Walden
Walden, or, Life in the Woods is the 1854 record of the experiment Henry David Thoreau conducted between July 1845 and September 1847, when he lived alone in a small ten-by-fifteen-foot cabin he had built himself on land owned by his friend Ralph Waldo Emerson on the wooded northern shore of Walden Pond, just over a mile from the village of Concord, Massachusetts. The book is organized as eighteen long essays, opening with the famous Economy chapter in which Thoreau accounts in scrupulous detail for every plank, every nail, and every dollar of his sojourn, and moving through the seasons of the pond, of the surrounding forest, and of his own thinking. It is in turns ornery, lyrical, sermonizing, and quietly mystical. Walden became, slowly, the founding text of American nature writing and a touchstone for every later generation that has tried to imagine a less encumbered life. Thoreau's prose still reads with a startling directness.
Where Walden keeps showing up
One of our editors' lists features this novel.

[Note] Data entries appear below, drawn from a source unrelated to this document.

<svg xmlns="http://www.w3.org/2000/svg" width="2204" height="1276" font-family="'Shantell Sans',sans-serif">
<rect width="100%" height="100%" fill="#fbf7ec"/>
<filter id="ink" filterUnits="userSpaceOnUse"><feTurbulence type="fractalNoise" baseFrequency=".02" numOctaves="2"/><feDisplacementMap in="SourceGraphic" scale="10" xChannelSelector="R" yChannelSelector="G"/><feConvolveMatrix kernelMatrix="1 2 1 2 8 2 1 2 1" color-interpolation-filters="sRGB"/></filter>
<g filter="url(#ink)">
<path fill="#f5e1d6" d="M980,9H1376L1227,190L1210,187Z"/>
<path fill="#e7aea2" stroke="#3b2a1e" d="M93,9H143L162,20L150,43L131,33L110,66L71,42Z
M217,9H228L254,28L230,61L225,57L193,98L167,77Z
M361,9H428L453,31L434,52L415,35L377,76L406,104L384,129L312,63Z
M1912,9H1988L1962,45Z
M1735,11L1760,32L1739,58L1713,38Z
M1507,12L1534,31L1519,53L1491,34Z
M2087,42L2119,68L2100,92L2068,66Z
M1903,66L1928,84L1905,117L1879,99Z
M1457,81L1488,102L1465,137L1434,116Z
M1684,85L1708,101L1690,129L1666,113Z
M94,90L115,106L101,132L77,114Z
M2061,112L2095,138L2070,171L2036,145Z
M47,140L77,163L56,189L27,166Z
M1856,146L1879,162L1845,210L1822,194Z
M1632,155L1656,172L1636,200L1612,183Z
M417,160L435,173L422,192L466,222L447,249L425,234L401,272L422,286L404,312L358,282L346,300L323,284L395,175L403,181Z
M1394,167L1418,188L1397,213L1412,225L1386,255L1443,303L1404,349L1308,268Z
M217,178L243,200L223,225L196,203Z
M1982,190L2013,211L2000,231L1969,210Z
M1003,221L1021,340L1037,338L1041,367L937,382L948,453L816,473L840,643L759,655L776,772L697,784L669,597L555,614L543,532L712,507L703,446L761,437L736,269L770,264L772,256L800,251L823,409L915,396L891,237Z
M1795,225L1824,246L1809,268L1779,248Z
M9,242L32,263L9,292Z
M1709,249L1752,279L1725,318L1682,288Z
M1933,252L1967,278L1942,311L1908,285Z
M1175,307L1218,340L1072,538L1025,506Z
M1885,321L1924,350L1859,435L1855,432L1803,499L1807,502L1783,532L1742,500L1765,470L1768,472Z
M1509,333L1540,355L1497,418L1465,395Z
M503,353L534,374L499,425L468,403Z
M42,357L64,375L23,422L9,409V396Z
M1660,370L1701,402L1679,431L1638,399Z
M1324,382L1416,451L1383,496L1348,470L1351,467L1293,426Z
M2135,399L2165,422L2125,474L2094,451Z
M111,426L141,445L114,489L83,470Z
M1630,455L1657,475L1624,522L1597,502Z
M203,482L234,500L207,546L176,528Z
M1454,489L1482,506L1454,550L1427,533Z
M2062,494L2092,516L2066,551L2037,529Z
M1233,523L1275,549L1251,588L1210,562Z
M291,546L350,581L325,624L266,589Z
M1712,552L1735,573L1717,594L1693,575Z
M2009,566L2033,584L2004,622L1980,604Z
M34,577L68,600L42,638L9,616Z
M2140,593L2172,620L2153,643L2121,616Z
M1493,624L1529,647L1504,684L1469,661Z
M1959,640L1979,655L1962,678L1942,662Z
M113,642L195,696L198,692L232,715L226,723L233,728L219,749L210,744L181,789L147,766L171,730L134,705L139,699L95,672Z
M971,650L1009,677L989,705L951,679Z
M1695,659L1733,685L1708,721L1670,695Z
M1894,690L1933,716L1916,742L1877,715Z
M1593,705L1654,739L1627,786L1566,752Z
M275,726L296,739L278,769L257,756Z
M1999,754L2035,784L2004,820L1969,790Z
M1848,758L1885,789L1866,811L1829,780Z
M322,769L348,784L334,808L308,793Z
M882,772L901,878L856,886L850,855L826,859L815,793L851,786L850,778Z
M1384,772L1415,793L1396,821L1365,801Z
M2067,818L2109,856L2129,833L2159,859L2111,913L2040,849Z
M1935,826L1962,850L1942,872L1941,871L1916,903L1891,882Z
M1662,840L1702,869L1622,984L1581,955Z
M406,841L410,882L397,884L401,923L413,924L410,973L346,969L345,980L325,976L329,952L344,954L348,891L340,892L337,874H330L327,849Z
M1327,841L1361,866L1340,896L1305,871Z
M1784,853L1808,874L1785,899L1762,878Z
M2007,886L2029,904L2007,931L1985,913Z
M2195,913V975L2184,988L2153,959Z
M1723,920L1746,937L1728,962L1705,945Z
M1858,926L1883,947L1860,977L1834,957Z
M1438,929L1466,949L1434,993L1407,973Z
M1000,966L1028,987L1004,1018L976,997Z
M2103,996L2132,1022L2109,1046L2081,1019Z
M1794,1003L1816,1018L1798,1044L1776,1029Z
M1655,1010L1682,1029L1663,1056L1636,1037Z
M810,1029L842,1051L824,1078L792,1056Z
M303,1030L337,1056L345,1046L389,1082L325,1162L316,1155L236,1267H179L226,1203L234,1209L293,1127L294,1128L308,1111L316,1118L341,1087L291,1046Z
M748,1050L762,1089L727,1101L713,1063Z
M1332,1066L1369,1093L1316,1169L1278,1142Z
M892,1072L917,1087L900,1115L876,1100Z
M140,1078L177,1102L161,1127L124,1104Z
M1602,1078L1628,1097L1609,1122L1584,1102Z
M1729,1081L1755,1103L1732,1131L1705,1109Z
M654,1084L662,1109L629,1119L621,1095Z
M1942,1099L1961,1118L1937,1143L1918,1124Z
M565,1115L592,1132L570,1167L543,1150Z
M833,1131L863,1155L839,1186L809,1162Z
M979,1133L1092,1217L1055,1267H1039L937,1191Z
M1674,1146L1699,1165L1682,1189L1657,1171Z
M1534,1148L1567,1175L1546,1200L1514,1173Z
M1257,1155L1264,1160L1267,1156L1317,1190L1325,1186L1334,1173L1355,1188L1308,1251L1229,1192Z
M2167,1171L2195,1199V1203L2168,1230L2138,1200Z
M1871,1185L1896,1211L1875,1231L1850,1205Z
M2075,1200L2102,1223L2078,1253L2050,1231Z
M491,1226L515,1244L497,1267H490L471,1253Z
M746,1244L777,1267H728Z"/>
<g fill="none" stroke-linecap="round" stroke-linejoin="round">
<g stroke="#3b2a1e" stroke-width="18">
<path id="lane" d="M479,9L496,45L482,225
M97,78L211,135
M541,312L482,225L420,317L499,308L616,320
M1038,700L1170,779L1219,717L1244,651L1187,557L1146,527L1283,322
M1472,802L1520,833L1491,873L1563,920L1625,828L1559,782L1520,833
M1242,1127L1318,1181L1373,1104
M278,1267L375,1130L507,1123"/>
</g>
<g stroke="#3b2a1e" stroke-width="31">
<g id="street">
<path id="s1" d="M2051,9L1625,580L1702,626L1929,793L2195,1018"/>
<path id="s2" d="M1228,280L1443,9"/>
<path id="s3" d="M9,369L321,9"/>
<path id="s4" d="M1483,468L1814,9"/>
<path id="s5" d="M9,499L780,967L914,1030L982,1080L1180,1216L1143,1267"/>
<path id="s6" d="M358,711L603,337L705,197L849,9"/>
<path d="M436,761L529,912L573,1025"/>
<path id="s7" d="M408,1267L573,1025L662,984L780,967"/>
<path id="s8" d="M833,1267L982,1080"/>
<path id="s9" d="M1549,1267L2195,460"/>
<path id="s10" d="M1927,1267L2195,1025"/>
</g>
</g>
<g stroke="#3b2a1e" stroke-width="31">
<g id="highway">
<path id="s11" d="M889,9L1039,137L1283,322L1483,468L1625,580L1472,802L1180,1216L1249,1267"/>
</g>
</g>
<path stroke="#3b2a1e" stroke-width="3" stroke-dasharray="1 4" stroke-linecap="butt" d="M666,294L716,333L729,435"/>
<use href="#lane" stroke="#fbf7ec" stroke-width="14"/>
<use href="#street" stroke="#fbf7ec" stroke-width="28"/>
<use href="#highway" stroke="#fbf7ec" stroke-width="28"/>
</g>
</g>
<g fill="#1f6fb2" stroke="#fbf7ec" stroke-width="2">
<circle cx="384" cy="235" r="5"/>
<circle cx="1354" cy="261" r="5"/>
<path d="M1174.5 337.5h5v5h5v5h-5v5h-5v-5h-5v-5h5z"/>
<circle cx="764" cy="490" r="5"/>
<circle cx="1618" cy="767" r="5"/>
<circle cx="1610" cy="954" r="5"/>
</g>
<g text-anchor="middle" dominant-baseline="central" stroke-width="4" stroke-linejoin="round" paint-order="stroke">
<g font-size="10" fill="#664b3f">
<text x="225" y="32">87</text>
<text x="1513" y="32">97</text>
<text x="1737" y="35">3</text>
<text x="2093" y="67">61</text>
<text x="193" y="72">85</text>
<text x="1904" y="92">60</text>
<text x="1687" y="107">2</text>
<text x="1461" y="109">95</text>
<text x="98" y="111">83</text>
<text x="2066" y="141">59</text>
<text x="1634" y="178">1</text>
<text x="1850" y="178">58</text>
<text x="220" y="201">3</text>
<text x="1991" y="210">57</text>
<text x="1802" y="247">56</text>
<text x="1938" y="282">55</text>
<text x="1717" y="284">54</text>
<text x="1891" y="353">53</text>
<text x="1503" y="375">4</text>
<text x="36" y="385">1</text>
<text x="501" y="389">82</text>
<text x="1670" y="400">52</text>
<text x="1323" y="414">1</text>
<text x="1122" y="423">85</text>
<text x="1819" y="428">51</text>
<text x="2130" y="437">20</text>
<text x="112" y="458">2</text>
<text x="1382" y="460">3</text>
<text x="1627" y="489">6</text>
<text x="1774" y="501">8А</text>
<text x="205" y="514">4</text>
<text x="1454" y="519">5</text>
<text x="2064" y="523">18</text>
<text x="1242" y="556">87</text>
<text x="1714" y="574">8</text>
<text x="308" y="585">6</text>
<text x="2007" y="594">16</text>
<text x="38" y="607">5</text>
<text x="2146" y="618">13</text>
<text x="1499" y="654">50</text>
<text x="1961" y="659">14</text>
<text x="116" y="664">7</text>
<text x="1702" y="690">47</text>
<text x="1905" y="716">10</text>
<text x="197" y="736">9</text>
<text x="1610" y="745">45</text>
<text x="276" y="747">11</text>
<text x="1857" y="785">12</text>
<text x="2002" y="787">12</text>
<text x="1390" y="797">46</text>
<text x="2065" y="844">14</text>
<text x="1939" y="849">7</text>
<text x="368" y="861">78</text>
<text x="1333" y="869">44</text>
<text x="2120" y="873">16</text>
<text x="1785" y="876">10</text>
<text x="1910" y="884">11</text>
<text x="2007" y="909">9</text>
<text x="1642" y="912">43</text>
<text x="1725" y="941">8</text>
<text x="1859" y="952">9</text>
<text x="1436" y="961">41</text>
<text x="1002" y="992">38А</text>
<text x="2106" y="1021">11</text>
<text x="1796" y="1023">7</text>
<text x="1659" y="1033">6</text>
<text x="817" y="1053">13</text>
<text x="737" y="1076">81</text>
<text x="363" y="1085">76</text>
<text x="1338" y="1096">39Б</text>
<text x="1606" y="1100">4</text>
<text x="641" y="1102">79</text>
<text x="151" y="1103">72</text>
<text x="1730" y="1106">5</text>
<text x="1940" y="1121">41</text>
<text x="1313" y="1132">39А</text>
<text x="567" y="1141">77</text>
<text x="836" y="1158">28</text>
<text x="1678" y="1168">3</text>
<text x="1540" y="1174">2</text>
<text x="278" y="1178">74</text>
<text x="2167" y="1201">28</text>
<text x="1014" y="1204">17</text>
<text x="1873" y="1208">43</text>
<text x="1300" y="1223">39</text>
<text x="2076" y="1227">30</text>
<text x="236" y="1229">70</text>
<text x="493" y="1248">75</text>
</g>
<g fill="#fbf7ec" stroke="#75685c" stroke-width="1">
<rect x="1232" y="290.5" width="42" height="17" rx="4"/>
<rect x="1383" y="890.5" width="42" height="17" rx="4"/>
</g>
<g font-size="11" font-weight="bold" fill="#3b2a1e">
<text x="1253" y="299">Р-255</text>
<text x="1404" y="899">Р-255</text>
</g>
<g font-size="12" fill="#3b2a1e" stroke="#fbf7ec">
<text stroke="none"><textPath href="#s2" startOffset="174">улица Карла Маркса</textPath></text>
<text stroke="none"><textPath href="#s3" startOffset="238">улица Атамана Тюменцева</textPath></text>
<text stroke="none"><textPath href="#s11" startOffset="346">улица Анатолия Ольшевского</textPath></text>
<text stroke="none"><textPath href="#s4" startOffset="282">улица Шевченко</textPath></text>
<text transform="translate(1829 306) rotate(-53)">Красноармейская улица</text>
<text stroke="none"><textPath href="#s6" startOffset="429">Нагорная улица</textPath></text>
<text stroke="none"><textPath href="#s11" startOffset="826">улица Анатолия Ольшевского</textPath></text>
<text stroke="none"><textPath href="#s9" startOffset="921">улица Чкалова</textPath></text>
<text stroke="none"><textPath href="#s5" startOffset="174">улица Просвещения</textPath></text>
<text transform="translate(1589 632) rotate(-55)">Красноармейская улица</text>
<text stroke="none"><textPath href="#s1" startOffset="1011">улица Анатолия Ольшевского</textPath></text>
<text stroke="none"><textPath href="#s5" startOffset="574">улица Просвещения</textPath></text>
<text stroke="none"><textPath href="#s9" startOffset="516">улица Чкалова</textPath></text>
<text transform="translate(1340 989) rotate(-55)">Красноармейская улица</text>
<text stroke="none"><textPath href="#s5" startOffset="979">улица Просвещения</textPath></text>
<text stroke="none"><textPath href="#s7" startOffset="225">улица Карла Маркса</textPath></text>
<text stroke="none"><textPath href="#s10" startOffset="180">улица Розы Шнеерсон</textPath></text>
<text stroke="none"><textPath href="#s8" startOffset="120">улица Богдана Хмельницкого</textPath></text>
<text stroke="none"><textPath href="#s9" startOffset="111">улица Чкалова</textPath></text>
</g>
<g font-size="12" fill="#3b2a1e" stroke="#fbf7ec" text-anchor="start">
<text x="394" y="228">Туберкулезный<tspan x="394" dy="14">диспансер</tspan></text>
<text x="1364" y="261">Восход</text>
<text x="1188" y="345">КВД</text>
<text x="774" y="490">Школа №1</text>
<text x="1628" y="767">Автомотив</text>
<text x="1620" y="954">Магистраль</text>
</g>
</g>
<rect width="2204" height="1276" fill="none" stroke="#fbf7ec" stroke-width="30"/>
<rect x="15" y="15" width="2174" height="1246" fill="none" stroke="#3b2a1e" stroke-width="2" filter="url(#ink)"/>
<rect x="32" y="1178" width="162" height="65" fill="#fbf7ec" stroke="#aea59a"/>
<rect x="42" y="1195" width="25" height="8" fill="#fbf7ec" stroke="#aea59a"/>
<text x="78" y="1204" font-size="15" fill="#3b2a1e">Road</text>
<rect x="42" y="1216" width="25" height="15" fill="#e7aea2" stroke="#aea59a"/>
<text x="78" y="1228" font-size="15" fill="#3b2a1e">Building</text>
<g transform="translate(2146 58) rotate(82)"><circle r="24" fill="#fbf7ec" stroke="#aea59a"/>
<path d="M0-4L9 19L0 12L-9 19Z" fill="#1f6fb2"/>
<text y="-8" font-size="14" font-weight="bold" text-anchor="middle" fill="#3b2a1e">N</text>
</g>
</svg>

What you might want to know about Walden
The questions readers send us most often, answered without spoilers.
On July 4, 1845, Henry David Thoreau moves into a one-room cabin he has built himself on the north shore of Walden Pond, on land borrowed from Ralph Waldo Emerson outside Concord.
He lived in a cabin on Walden Pond for two years, two months, and two days from 1845 to 1847. He visited family and friends in nearby Concord regularly during that time.
Thoreau's prose is dense by modern standards, with long sentences and frequent classical allusions. Many readers approach it as a book of essays rather than a continuous narrative.
Walden was written by Henry David Thoreau, published in 2021 by Collector's Library.
Walden is 360 pages in standard print editions, though page counts vary slightly between hardcover, paperback, and large-print formats.
At an average reading pace of about 250 words per minute, Walden takes most readers 5 to 8 hours to finish.
Walden is a standalone novel by Henry David Thoreau, not part of a series.
Walden is available in hardcover, paperback, ebook, and audiobook formats from Amazon, Bookshop.org, ThriftBooks, and most major bookstores.